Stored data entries
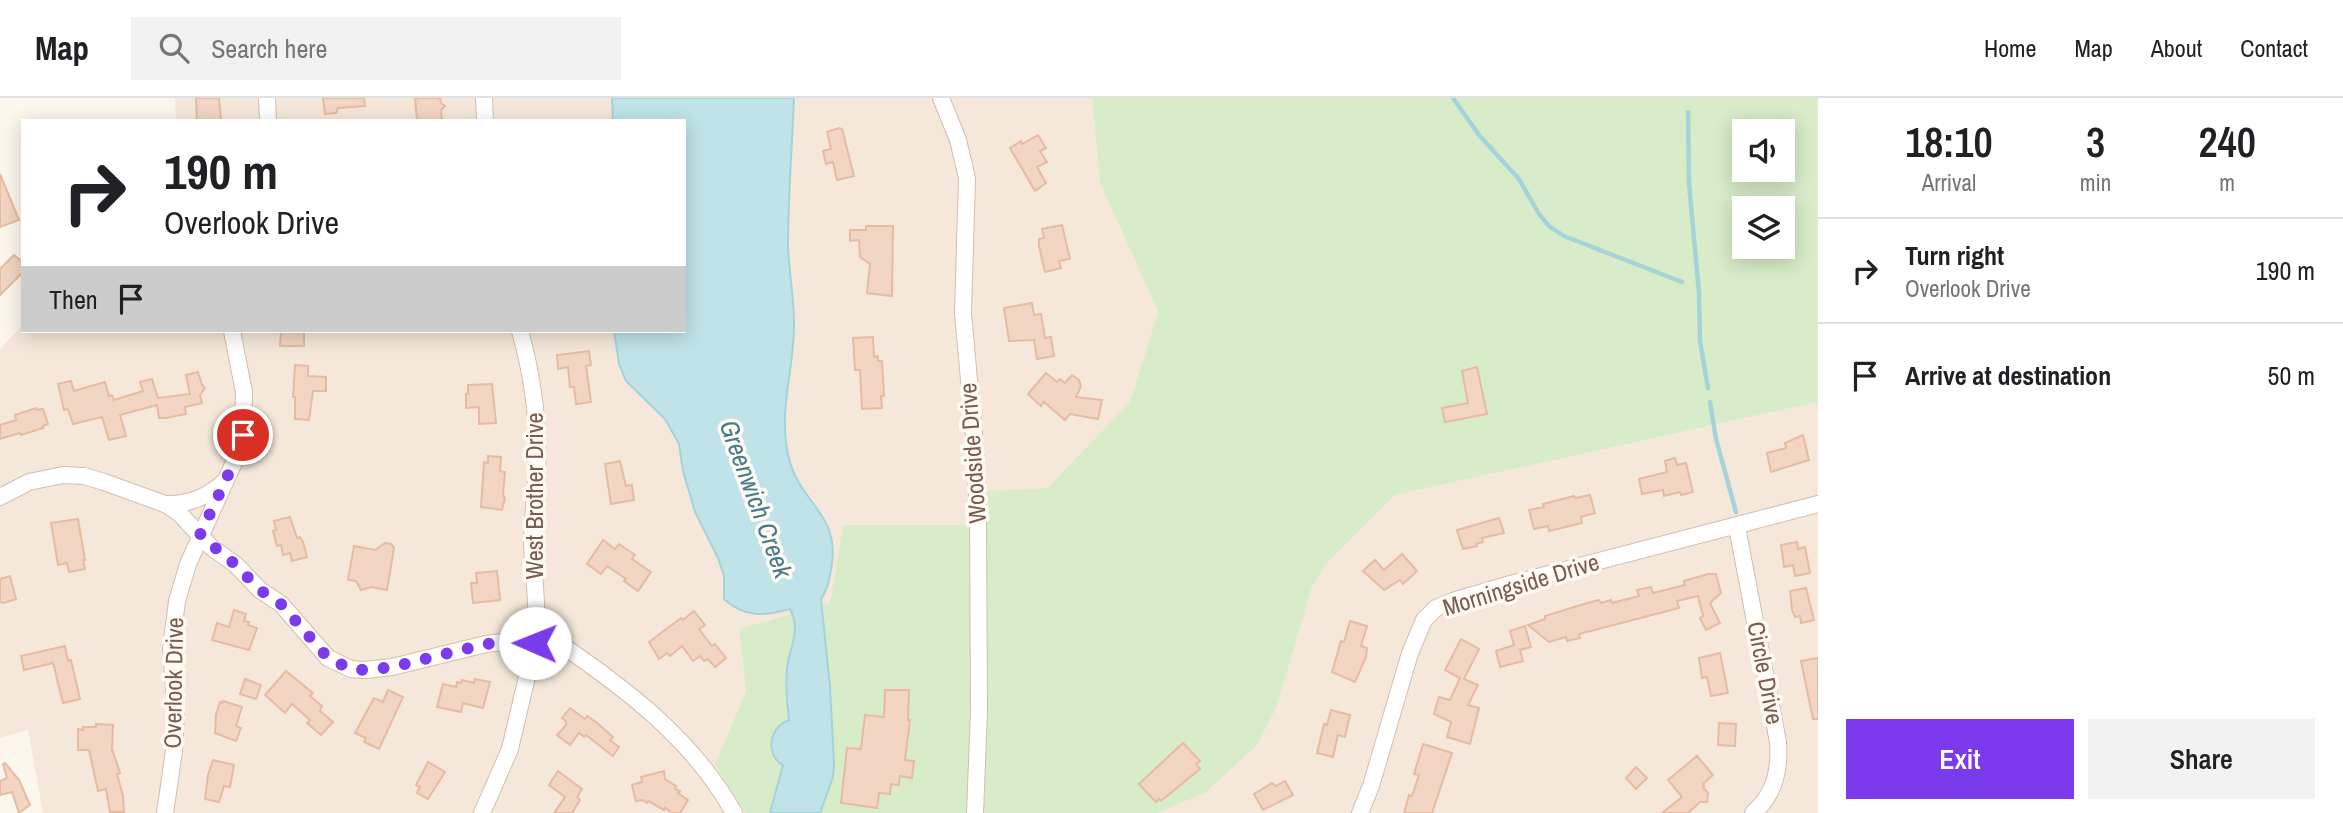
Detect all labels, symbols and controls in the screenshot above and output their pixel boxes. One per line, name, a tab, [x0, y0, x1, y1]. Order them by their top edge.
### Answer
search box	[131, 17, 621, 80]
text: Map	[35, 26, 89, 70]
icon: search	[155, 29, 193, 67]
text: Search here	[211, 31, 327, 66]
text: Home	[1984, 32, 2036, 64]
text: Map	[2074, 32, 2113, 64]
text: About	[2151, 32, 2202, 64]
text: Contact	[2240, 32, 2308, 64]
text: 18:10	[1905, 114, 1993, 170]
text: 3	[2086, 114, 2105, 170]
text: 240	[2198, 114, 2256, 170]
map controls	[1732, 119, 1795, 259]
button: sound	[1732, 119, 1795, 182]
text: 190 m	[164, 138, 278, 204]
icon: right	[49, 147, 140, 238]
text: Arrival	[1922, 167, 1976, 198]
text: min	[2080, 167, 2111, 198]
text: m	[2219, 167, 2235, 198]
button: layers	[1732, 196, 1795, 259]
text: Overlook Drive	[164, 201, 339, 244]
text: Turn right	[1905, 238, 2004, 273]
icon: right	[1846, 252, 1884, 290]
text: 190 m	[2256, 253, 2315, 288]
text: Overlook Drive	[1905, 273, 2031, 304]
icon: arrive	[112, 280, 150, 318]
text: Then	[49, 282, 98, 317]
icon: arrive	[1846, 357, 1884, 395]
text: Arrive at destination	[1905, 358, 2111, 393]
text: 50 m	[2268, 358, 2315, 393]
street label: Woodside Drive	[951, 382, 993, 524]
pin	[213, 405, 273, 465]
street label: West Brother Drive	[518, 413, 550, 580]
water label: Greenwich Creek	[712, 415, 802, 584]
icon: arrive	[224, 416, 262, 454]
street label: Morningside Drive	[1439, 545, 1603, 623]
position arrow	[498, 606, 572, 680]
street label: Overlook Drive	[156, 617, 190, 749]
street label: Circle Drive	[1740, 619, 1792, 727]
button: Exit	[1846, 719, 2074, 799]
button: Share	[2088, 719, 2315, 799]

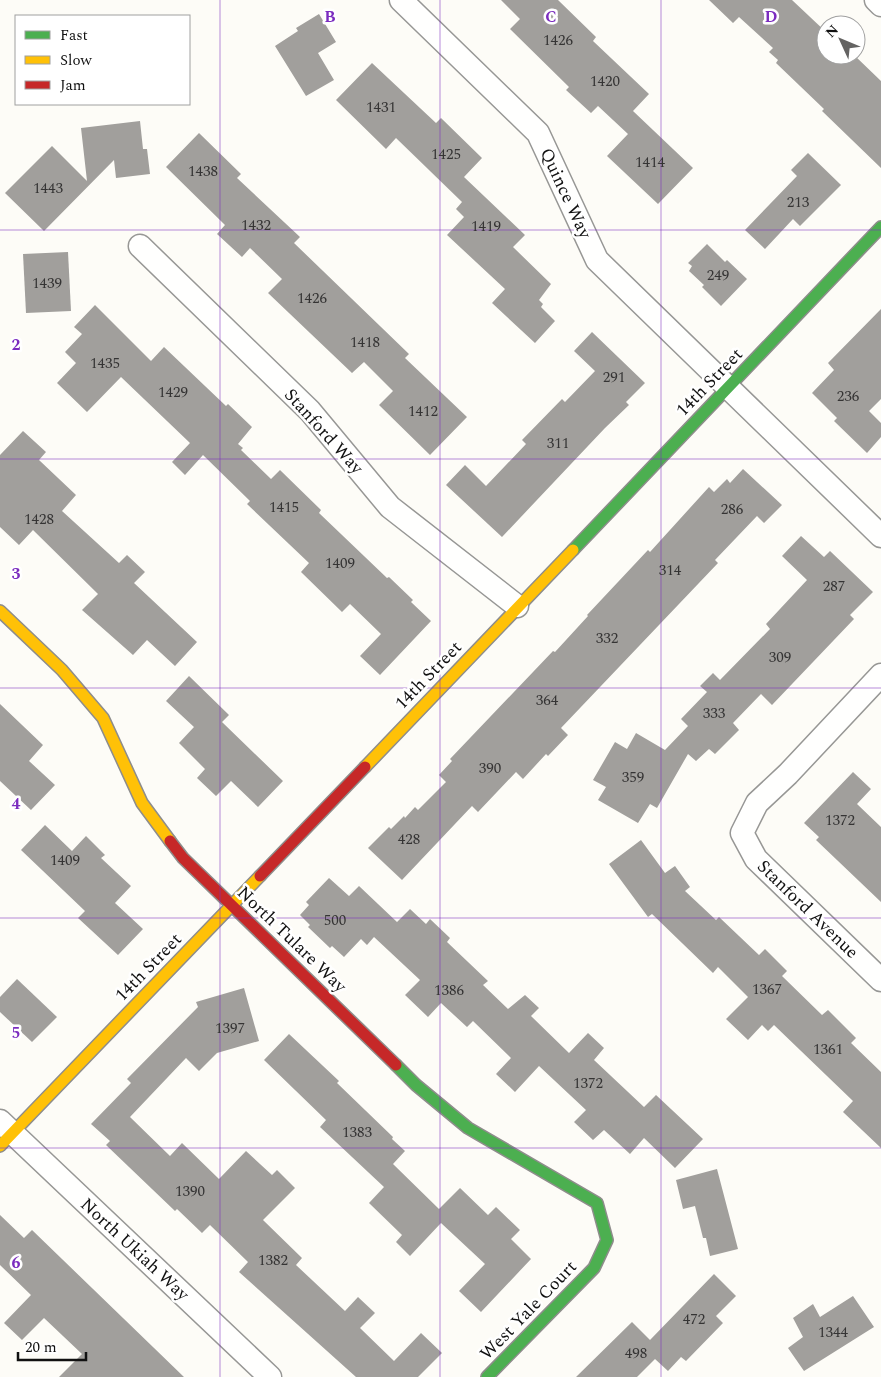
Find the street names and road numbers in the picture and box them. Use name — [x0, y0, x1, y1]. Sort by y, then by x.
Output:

> [Exercise brief] Pick from the records each line that contains the word "name" and show it.

> [Your response]
Detect all labels, symbols and controls in the screenshot above and output their pixel boxes. One per line, name, a tab, [x0, y0, x1, y1]. Order them by their top edge.
Find the street names and road numbers in the picture and box them. Use name — [x0, y0, x1, y1]. Sort by y, then by x.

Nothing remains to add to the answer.